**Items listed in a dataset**
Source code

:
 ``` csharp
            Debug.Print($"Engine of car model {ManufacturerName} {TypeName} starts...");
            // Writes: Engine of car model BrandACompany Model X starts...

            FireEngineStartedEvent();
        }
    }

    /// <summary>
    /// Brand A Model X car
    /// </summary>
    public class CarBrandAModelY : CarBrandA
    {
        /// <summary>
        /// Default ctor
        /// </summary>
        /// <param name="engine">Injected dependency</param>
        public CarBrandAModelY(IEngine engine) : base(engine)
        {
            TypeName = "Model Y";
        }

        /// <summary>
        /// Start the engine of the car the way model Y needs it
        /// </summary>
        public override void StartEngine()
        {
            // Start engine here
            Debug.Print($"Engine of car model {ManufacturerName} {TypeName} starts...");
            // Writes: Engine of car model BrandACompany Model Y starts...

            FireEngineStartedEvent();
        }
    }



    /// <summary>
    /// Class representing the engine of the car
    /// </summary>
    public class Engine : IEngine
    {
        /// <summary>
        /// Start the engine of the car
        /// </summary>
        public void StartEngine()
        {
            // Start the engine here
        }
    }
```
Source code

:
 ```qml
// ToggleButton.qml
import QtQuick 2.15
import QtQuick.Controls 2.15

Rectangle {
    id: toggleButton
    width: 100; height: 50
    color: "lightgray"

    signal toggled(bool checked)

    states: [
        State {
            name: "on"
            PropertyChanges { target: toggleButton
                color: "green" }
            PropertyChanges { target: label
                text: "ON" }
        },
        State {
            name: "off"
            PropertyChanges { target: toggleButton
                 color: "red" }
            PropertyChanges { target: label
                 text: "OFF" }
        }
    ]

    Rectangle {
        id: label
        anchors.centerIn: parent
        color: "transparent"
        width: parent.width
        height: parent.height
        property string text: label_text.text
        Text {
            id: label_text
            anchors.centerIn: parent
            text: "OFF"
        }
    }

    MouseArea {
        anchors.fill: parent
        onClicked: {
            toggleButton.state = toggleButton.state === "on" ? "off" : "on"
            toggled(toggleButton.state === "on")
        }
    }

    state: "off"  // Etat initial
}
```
...
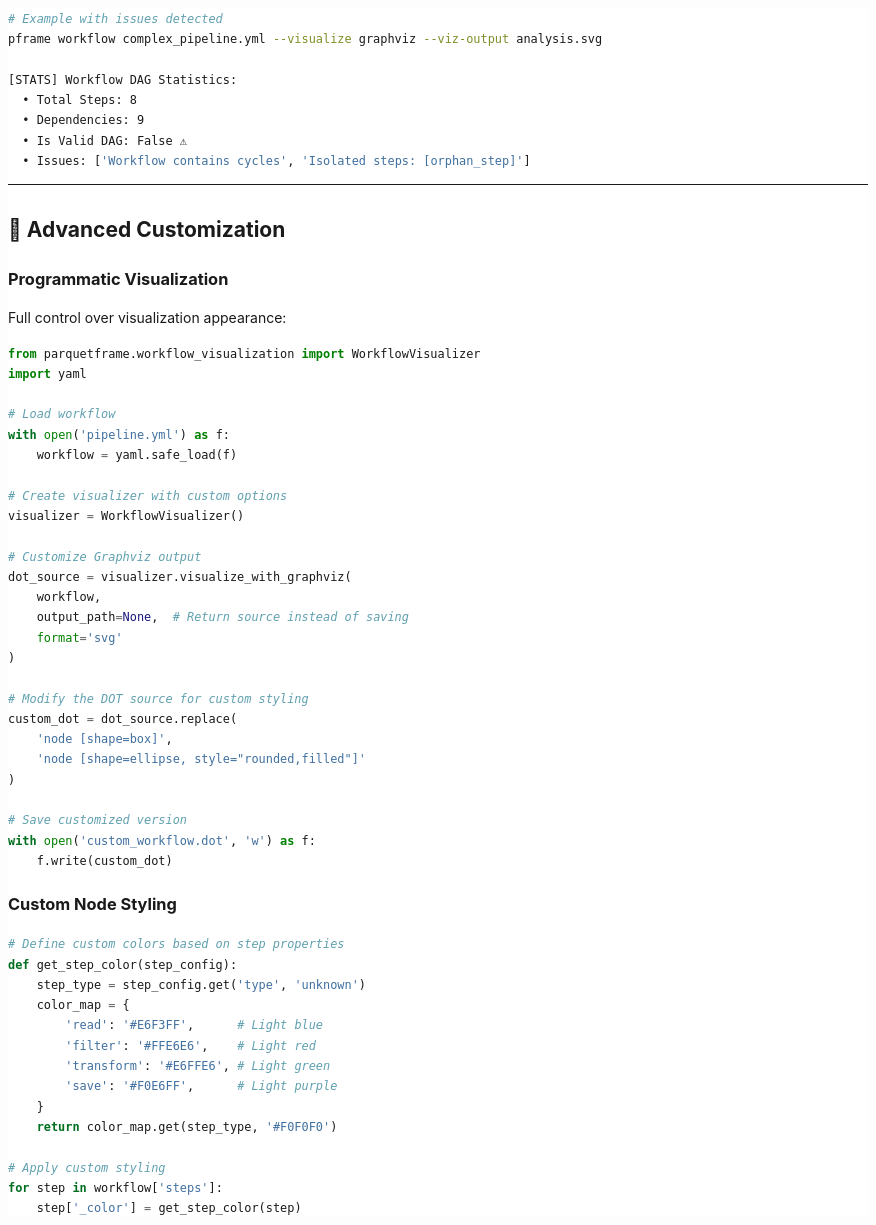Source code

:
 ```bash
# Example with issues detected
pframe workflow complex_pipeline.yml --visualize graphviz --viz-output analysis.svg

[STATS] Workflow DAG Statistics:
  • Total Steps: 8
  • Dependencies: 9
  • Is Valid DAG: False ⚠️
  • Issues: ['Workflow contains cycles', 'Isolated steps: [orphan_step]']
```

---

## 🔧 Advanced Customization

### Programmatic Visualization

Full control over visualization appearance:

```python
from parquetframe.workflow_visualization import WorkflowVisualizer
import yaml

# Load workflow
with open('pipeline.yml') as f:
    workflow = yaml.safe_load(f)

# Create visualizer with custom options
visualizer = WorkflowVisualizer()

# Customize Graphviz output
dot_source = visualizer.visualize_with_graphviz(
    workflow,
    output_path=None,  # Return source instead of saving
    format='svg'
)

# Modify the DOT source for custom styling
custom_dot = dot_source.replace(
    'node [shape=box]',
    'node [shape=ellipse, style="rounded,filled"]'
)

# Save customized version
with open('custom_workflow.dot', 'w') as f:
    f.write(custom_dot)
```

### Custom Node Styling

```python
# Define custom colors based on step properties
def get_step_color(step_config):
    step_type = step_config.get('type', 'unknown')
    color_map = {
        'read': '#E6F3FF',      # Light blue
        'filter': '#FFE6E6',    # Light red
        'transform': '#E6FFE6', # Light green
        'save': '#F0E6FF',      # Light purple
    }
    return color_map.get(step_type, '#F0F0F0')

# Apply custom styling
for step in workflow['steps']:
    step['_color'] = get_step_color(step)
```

**Work instruction**
The expected output is each line of the records above that includes the word "StartEngine".

**Answer section**
        public override void StartEngine()
        public void StartEngine()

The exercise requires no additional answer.